Kenya has agreed to lift the ban on Ugandan poultry products as both sides seek a long-term solution to their ongoing trade disputes.
The decision was made on Tuesday after a crisis meeting between line ministers in Nairobi, which also temporarily averted retaliatory restrictions by Uganda for Kenyan products.
The decision means Kenya is now accepting Ugandan eggs, chicks and chickens after products were restricted in February this year, ostensibly to allow Kenyan farmers to recover from the disruption caused by Covid-19.
It also means that Uganda’s pledge to impose retaliatory restrictions on Kenyan agricultural products will be suspended until at least the end of January 2022. Uganda announced last week it would list Kenyan agricultural products that are in the Uganda market in protest at Kenya’s continued ban on poultry, milk and other agricultural products.
A joint communiqué shared with newsrooms on Tuesday showed the two sides will not impose restrictions on poultry products, the most controversial issue in their trade dispute, while working out a long-term political deal to remove barriers to trade.
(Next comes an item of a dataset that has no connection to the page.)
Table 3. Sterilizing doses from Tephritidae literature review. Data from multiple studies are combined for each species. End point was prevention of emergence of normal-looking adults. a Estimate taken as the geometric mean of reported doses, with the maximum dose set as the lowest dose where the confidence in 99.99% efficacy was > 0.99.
Kenya’s Agriculture Cabinet Minister Peter Munya and his trade colleague Betty Maina met with the Ugandan Agriculture Minister Frank Tumwebaze and agreed to “immediately lift all administrative measures that have hindered trade in poultry and poultry products”, the joint statement said.
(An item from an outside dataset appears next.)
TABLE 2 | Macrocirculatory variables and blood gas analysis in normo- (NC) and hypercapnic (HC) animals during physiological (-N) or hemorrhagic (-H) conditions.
The two sides also agreed to work by July next year to end restrictive taxes in violation of the EAC Customs Union Protocol, reiterating a statement they made in April.
However, Nairobi insisted on doing another round of dairy chain inspections in Uganda to check quality and see if the neighboring country’s dairy was actually local.
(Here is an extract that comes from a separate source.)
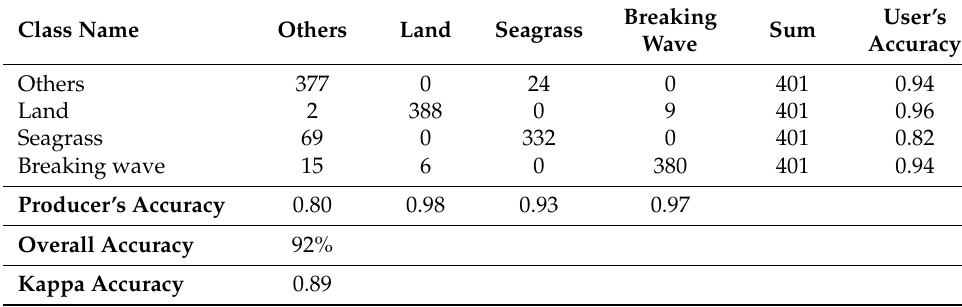
Table 4. Confusion matrix for seagrass classification using Geoeye-1.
In addition to protecting the local market, Kenya had also accused Uganda of falsifying production details by repackaging imported milk and reselling it to Kenya as local products. According to the Customs Union Protocol, local products are only considered as such if more than two thirds of the main ingredients are local.
Kenya will send a team of inspectors to Uganda before the end of January to check whether milk processing in Uganda meets the quality standards and the requirements of the customs union.
In April, Trade PS Johnson Weru led a delegation from Kenya to Uganda after trade tensions intensified. Uganda had accused Kenya of restricting some of its agricultural exports, particularly milk and sugar.
During the visit, the two governments agreed to resolve existing trade disputes and create a trading framework that would enable Uganda to export up to 90,000 tons of sugar per year.
Any bad trade relations with Uganda risks a severe blow to Kenya’s economy as the country is Kenya’s largest trading partner, with 2020 figures showing Kenya exporting $ 673.66 million in goods.